Locate every line in the listing that contains the string "newSketch" and copy each one.

*DATA TO PROCESS:*
= = = = =

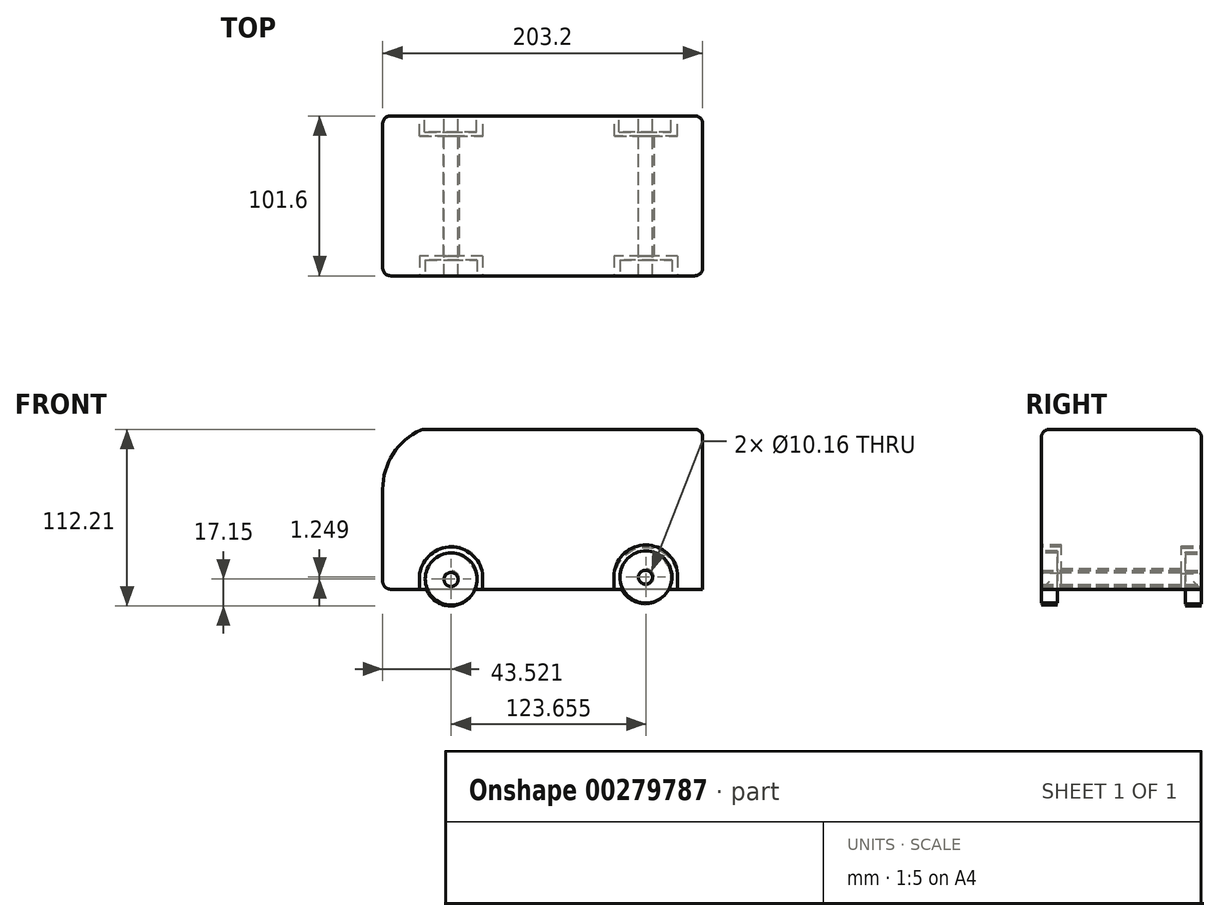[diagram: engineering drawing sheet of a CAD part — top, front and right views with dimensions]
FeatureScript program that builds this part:
annotation { "Feature Type Name" : "Feature", "Feature Type Description" : "" }
export const myFeature = defineFeature(function(context is Context, id is Id, definition is map)
    precondition{}
    {
        {
            var Q0;
            Q0=qCreatedBy(makeId("Front.planeOp"),FACE);
            var sketch = newSketch(context, id + "F0", { "sketchPlane" : qUnion([Q0])});
            skLineSegment(sketch, "E0", {"start": v(58.5, 0) * mm, "end": v(58.5, 50.8) * mm});
            skLineSegment(sketch, "E1.MirrorCS", {"start": v(58.5, 0) * mm, "end": v(58.5, -50.8) * mm});
            skLineSegment(sketch, "E2", {"start": v(58.5, 50.8) * mm, "end": v(-119.3, 50.8) * mm});
            skLineSegment(sketch, "E3", {"start": v(58.5, -50.8) * mm, "end": v(-144.7, -50.8) * mm});
            skLineSegment(sketch, "E4", {"start": v(-144.7, -50.8) * mm, "end": v(-144.7, 12.7) * mm});
            skArc(sketch, "E5", {"start": v(-119.3, 50.8) * mm, "mid": v(-137.76, 35.6) * mm, "end": v(-144.7, 12.7) * mm});
            skSolve(sketch);
        }
        {
            var Q0;
            Q0 = qSketchRegion(id + "F0", true);
            extrude(context, id + "F1", {"entities" : qUnion([Q0]), "depth" : 101.6 * mm});
        }
        {
            var Q0;
            Q0=makeQuery(id+"F1.opExtrude","CAP_EDGE",EDGE,{"disambiguationData":[OSD([sQuery(id+"F0.wireOp",EDGE,"E2")])],"isStart":true});
            var Q1;
            Q1=makeQuery(id+"F1.opExtrude","SWEPT_EDGE",EDGE,{"disambiguationData":[OSD([sQuery(id+"F0.wireOp",EDGE,"E2"),sQuery(id+"F0.wireOp",EDGE,"E5")])]});
            var Q2;
            Q2=makeQuery(id+"F1.opExtrude","CAP_EDGE",EDGE,{"disambiguationData":[OSD([sQuery(id+"F0.wireOp",EDGE,"E5")])],"isStart":true});
            var Q3;
            Q3=makeQuery(id+"F1.opExtrude","CAP_EDGE",EDGE,{"disambiguationData":[OSD([sQuery(id+"F0.wireOp",EDGE,"E4")])],"isStart":true});
            var Q4;
            Q4=makeQuery(id+"F1.opExtrude","CAP_EDGE",EDGE,{"disambiguationData":[OSD([sQuery(id+"F0.wireOp",EDGE,"E4")])],"isStart":false});
            var Q5;
            Q5=makeQuery(id+"F1.opExtrude","CAP_EDGE",EDGE,{"disambiguationData":[OSD([sQuery(id+"F0.wireOp",EDGE,"E5")])],"isStart":false});
            var Q6;
            Q6=makeQuery(id+"F1.opExtrude","CAP_EDGE",EDGE,{"disambiguationData":[OSD([sQuery(id+"F0.wireOp",EDGE,"E2")])],"isStart":false});
            var Q7;
            Q7=makeQuery(id+"F1.opExtrude","SWEPT_EDGE",EDGE,{"disambiguationData":[OSD([sQuery(id+"F0.wireOp",EDGE,"E0"),sQuery(id+"F0.wireOp",EDGE,"E2")])]});
            var Q8;
            Q8=makeQuery(id+"F1.opExtrude","CAP_EDGE",EDGE,{"disambiguationData":[OSD([sQuery(id+"F0.wireOp",EDGE,"E0"),sQuery(id+"F0.wireOp",EDGE,"E1.MirrorCS")])],"isStart":true});
            var Q9;
            Q9=makeQuery(id+"F1.opExtrude","CAP_EDGE",EDGE,{"disambiguationData":[OSD([sQuery(id+"F0.wireOp",EDGE,"E0"),sQuery(id+"F0.wireOp",EDGE,"E1.MirrorCS")])],"isStart":false});
            var Q10;
            Q10=makeQuery(id+"F1.opExtrude","SWEPT_EDGE",EDGE,{"disambiguationData":[OSD([sQuery(id+"F0.wireOp",EDGE,"E3"),sQuery(id+"F0.wireOp",EDGE,"E4")])]});
            fillet(context, id + "F2", {"entities" : qUnion([Q0, Q1, Q2, Q3, Q4, Q5, Q6, Q7, Q8, Q9, Q10]), "radius" : 5.08 * mm, "tangentPropagation" : true, "allowEdgeOverflow" : false});
        }
        {
            var Q0;
            Q0=makeQuery(id+"F1.opExtrude","CAP_FACE",FACE,{"disambiguationData":[OSD([sQuery(id+"F0.wireOp",EDGE,"E0"),sQuery(id+"F0.wireOp",EDGE,"E1.MirrorCS"),sQuery(id+"F0.wireOp",EDGE,"E2"),sQuery(id+"F0.wireOp",EDGE,"E3"),sQuery(id+"F0.wireOp",EDGE,"E4"),sQuery(id+"F0.wireOp",EDGE,"E5")])],"isStart":false});
            var sketch = newSketch(context, id + "F3", { "sketchPlane" : qUnion([Q0])});
            skLineSegment(sketch, "E6", {"start": v(-121.16, -50.8) * mm, "end": v(-121.16, -40.64) * mm});
            skLineSegment(sketch, "E7", {"start": v(-81.17, -50.8) * mm, "end": v(-81.17, -40.64) * mm});
            skArc(sketch, "E8", {"start": v(-81.17, -40.64) * mm, "mid": v(-101.17, -23.94) * mm, "end": v(-121.16, -40.64) * mm});
            skLineSegment(sketch, "E9", {"start": v(2.3, -50.8) * mm, "end": v(2.3, -40.64) * mm});
            skLineSegment(sketch, "E10", {"start": v(42.67, -50.8) * mm, "end": v(42.67, -40.64) * mm});
            skArc(sketch, "E11", {"start": v(42.67, -40.64) * mm, "mid": v(22.49, -22.7) * mm, "end": v(2.3, -40.64) * mm});
            skCircle(sketch, "E12", {"center": v(-101.17, -44.26) * mm, "radius": 5.08 * mm});
            skCircle(sketch, "E13", {"center": v(22.49, -43.01) * mm, "radius": 5.08 * mm});
            skSolve(sketch);
        }
        {
            var Q0;
            {var subQ1=sQuery(id+"F3.wireOp",EDGE,"E6");Q0=makeQuery(id+"F3.imprint","IMPRINT",FACE,{"disambiguationData":[TD([[makeQuery(id+"F3.imprint","IMPRINT",EDGE,{"derivedFrom":subQ1}),-1.0]])]});}
            var Q1;
            {var subQ0=sQuery(id+"F3.wireOp",EDGE,"E9");Q1=makeQuery(id+"F3.imprint","IMPRINT",FACE,{"disambiguationData":[TD([[makeQuery(id+"F3.imprint","IMPRINT",EDGE,{"derivedFrom":subQ0}),-1.0]])]});}
            extrude(context, id + "F4", {"entities" : qUnion([Q0, Q1]), "operationType" : NewBodyOperationType.REMOVE, "oppositeDirection" : true, "depth" : 12.7 * mm});
        }
        {
            var Q0;
            Q0=makeQuery(id+"F4.boolean.opBoolean","SPLIT",FACE,{"disambiguationData":[TD([makeQuery(id+"F4.opExtrude","SWEPT_FACE",FACE,{"disambiguationData":[OSD([sQuery(id+"F3.wireOp",EDGE,"E12")])]})])],"derivedFrom":makeQuery(id+"F1.opExtrude","CAP_FACE",FACE,{"disambiguationData":[OSD([sQuery(id+"F0.wireOp",EDGE,"E0"),sQuery(id+"F0.wireOp",EDGE,"E1.MirrorCS"),sQuery(id+"F0.wireOp",EDGE,"E2"),sQuery(id+"F0.wireOp",EDGE,"E3"),sQuery(id+"F0.wireOp",EDGE,"E4"),sQuery(id+"F0.wireOp",EDGE,"E5")])],"isStart":false})});
            var Q1;
            Q1=makeQuery(id+"F4.boolean.opBoolean","SPLIT",FACE,{"disambiguationData":[TD([makeQuery(id+"F4.opExtrude","SWEPT_FACE",FACE,{"disambiguationData":[OSD([sQuery(id+"F3.wireOp",EDGE,"E13")])]})])],"derivedFrom":makeQuery(id+"F1.opExtrude","CAP_FACE",FACE,{"disambiguationData":[OSD([sQuery(id+"F0.wireOp",EDGE,"E0"),sQuery(id+"F0.wireOp",EDGE,"E1.MirrorCS"),sQuery(id+"F0.wireOp",EDGE,"E2"),sQuery(id+"F0.wireOp",EDGE,"E3"),sQuery(id+"F0.wireOp",EDGE,"E4"),sQuery(id+"F0.wireOp",EDGE,"E5")])],"isStart":false})});
            extrude(context, id + "F5", {"entities" : qUnion([Q0, Q1]), "operationType" : NewBodyOperationType.REMOVE, "oppositeDirection" : true, "depth" : 101.6 * mm});
        }
        {
            var Q0;
            Q0=makeQuery(id+"F1.opExtrude","CAP_FACE",FACE,{"disambiguationData":[OSD([sQuery(id+"F0.wireOp",EDGE,"E0"),sQuery(id+"F0.wireOp",EDGE,"E1.MirrorCS"),sQuery(id+"F0.wireOp",EDGE,"E2"),sQuery(id+"F0.wireOp",EDGE,"E3"),sQuery(id+"F0.wireOp",EDGE,"E4"),sQuery(id+"F0.wireOp",EDGE,"E5")])],"isStart":true});
            var sketch = newSketch(context, id + "F6", { "sketchPlane" : qUnion([Q0])});
            skLineSegment(sketch, "E14", {"start": v(-17.58, -41.7) * mm, "end": v(-2.6, -41.7) * mm});
            skLineSegment(sketch, "E15", {"start": v(106.24, -44.03) * mm, "end": v(121.23, -44.03) * mm});
            skLineSegment(sketch, "E16", {"start": v(-27.55, -42.64) * mm, "end": v(-42.54, -42.64) * mm});
            skLineSegment(sketch, "E17", {"start": v(96.1, -44.1) * mm, "end": v(81.1, -44.1) * mm});
            skLineSegment(sketch, "E18", {"start": v(-42.54, -50.8) * mm, "end": v(-42.54, -40.64) * mm});
            skLineSegment(sketch, "E19", {"start": v(-2.6, -50.8) * mm, "end": v(-2.6, -40.64) * mm});
            skLineSegment(sketch, "E20", {"start": v(81.1, -50.8) * mm, "end": v(81.1, -40.64) * mm});
            skLineSegment(sketch, "E21", {"start": v(121.23, -50.8) * mm, "end": v(121.23, -40.64) * mm});
            skArc(sketch, "E22", {"start": v(-2.6, -40.64) * mm, "mid": v(-22.57, -24.45) * mm, "end": v(-42.54, -40.64) * mm});
            skArc(sketch, "E23", {"start": v(121.23, -40.64) * mm, "mid": v(101.17, -23.2) * mm, "end": v(81.1, -40.64) * mm});
            skSolve(sketch);
        }
        {
            var Q0;
            {var subQ1=sQuery(id+"F6.wireOp",EDGE,"E14");Q0=makeQuery(id+"F6.imprint","IMPRINT",FACE,{"disambiguationData":[TD([[makeQuery(id+"F6.imprint","IMPRINT",EDGE,{"derivedFrom":subQ1}),-1.0]])]});}
            var Q1;
            {var subQ1=sQuery(id+"F6.wireOp",EDGE,"E15");Q1=makeQuery(id+"F6.imprint","IMPRINT",FACE,{"disambiguationData":[TD([[makeQuery(id+"F6.imprint","IMPRINT",EDGE,{"derivedFrom":subQ1}),-1.0]])]});}
            var Q2;
            {var subQ4=sQuery(id+"F6.wireOp",EDGE,"E15");Q2=makeQuery(id+"F6.imprint","IMPRINT",FACE,{"disambiguationData":[TD([[makeQuery(id+"F6.imprint","IMPRINT",EDGE,{"derivedFrom":subQ4}),1.0]])]});}
            var Q3;
            {var subQ1=sQuery(id+"F6.wireOp",EDGE,"E14");Q3=makeQuery(id+"F6.imprint","IMPRINT",FACE,{"disambiguationData":[TD([[makeQuery(id+"F6.imprint","IMPRINT",EDGE,{"derivedFrom":subQ1}),1.0]])]});}
            var Q4;
            Q4=sQuery(id+"F6.wireOp",EDGE,"E19");
            var Q5;
            Q5=sQuery(id+"F6.wireOp",EDGE,"E18");
            var Q6;
            Q6=sQuery(id+"F6.wireOp",EDGE,"E22");
            var Q7;
            Q7=sQuery(id+"F6.wireOp",EDGE,"E20");
            var Q8;
            Q8=sQuery(id+"F6.wireOp",EDGE,"E23");
            var Q9;
            Q9=sQuery(id+"F6.wireOp",EDGE,"E21");
            extrude(context, id + "F7", {"entities" : qUnion([Q0, Q1, Q2, Q3]), "operationType" : NewBodyOperationType.REMOVE, "surfaceEntities" : qUnion([Q4, Q5, Q6, Q7, Q8, Q9]), "oppositeDirection" : true, "depth" : 12.7 * mm});
        }
        {
            var Q0;
            Q0=qCreatedBy(makeId("Front.planeOp"),FACE);
            var sketch = newSketch(context, id + "F8", { "sketchPlane" : qUnion([Q0])});
            skCircle(sketch, "E24", {"center": v(-101.3, -44.6) * mm, "radius": 4.45 * mm});
            skCircle(sketch, "E25", {"center": v(22.16, -43.17) * mm, "radius": 4.45 * mm});
            skSolve(sketch);
        }
        {
            var Q0;
            Q0 = qSketchRegion(id + "F8", true);
            extrude(context, id + "F9", {"entities" : qUnion([Q0]), "depth" : 101.6 * mm});
        }
        {
            var Q0;
            Q0 = qSketchRegion(id + "F8", true);
            extrude(context, id + "F10", {"entities" : qUnion([Q0]), "depth" : 101.6 * mm});
        }
        {
            var Q0;
            Q0=qCreatedBy(makeId("Front.planeOp"),FACE);
            var sketch = newSketch(context, id + "F11", { "sketchPlane" : qUnion([Q0])});
            skCircle(sketch, "E26", {"center": v(-101.6, -44.9) * mm, "radius": 16.51 * mm});
            skCircle(sketch, "E27", {"center": v(21.88, -43.46) * mm, "radius": 16.51 * mm});
            skSolve(sketch);
        }
        {
            var Q0;
            Q0=makeQuery(id+"F11.imprint","IMPRINT",FACE,{"disambiguationData":[TD([[makeQuery(id+"F11.imprint","IMPRINT",EDGE,{"derivedFrom":sQuery(id+"F11.wireOp",EDGE,"E27")}),1.0]])]});
            var Q1;
            Q1=makeQuery(id+"F11.imprint","IMPRINT",FACE,{"disambiguationData":[TD([[makeQuery(id+"F11.imprint","IMPRINT",EDGE,{"derivedFrom":sQuery(id+"F11.wireOp",EDGE,"E26")}),1.0]])]});
            var Q2;
            Q2=sQuery(id+"F11.wireOp",EDGE,"E26");
            var Q3;
            Q3=sQuery(id+"F11.wireOp",EDGE,"E27");
            extrude(context, id + "F12", {"entities" : qUnion([Q0, Q1]), "surfaceEntities" : qUnion([Q2, Q3]), "depth" : 10.16 * mm});
        }
        {
            var Q0;
            {var subQ0=sQuery(id+"F0.wireOp",EDGE,"E2");var subQ1=sQuery(id+"F0.wireOp",EDGE,"E1.MirrorCS");var subQ2=sQuery(id+"F0.wireOp",EDGE,"E0");var subQ3=sQuery(id+"F0.wireOp",EDGE,"E3");var subQ4=sQuery(id+"F0.wireOp",EDGE,"E5");var subQ5=sQuery(id+"F0.wireOp",EDGE,"E4");Q0=makeQuery(id+"F4.boolean.opBoolean","SPLIT",FACE,{"disambiguationData":[TD([makeQuery(id+"F1.opExtrude","SWEPT_FACE",FACE,{"disambiguationData":[OSD([subQ3])]})])],"derivedFrom":makeQuery(id+"F1.opExtrude","CAP_FACE",FACE,{"disambiguationData":[OSD([subQ2,subQ1,subQ0,subQ3,subQ5,subQ4])],"isStart":false})});}
            var sketch = newSketch(context, id + "F13", { "sketchPlane" : qUnion([Q0])});
            skCircle(sketch, "E28", {"center": v(-101.17, -44.26) * mm, "radius": 16.51 * mm});
            skCircle(sketch, "E29", {"center": v(22.49, -43.01) * mm, "radius": 16.51 * mm});
            skSolve(sketch);
        }
        {
            var Q0;
            Q0=makeQuery(id+"F13.imprint","IMPRINT",FACE,{"disambiguationData":[TD([[makeQuery(id+"F13.imprint","IMPRINT",EDGE,{"derivedFrom":sQuery(id+"F13.wireOp",EDGE,"E28")}),1.0]])]});
            var Q1;
            Q1=makeQuery(id+"F13.imprint","IMPRINT",FACE,{"disambiguationData":[TD([[makeQuery(id+"F13.imprint","IMPRINT",EDGE,{"derivedFrom":sQuery(id+"F13.wireOp",EDGE,"E29")}),1.0]])]});
            extrude(context, id + "F14", {"entities" : qUnion([Q0, Q1]), "oppositeDirection" : true, "depth" : 10.16 * mm});
        }
    });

= = = = =

*ANSWER FOR THE TASK:*
            var sketch = newSketch(context, id + "F0", { "sketchPlane" : qUnion([Q0])});
            var sketch = newSketch(context, id + "F3", { "sketchPlane" : qUnion([Q0])});
            var sketch = newSketch(context, id + "F6", { "sketchPlane" : qUnion([Q0])});
            var sketch = newSketch(context, id + "F8", { "sketchPlane" : qUnion([Q0])});
            var sketch = newSketch(context, id + "F11", { "sketchPlane" : qUnion([Q0])});
            var sketch = newSketch(context, id + "F13", { "sketchPlane" : qUnion([Q0])});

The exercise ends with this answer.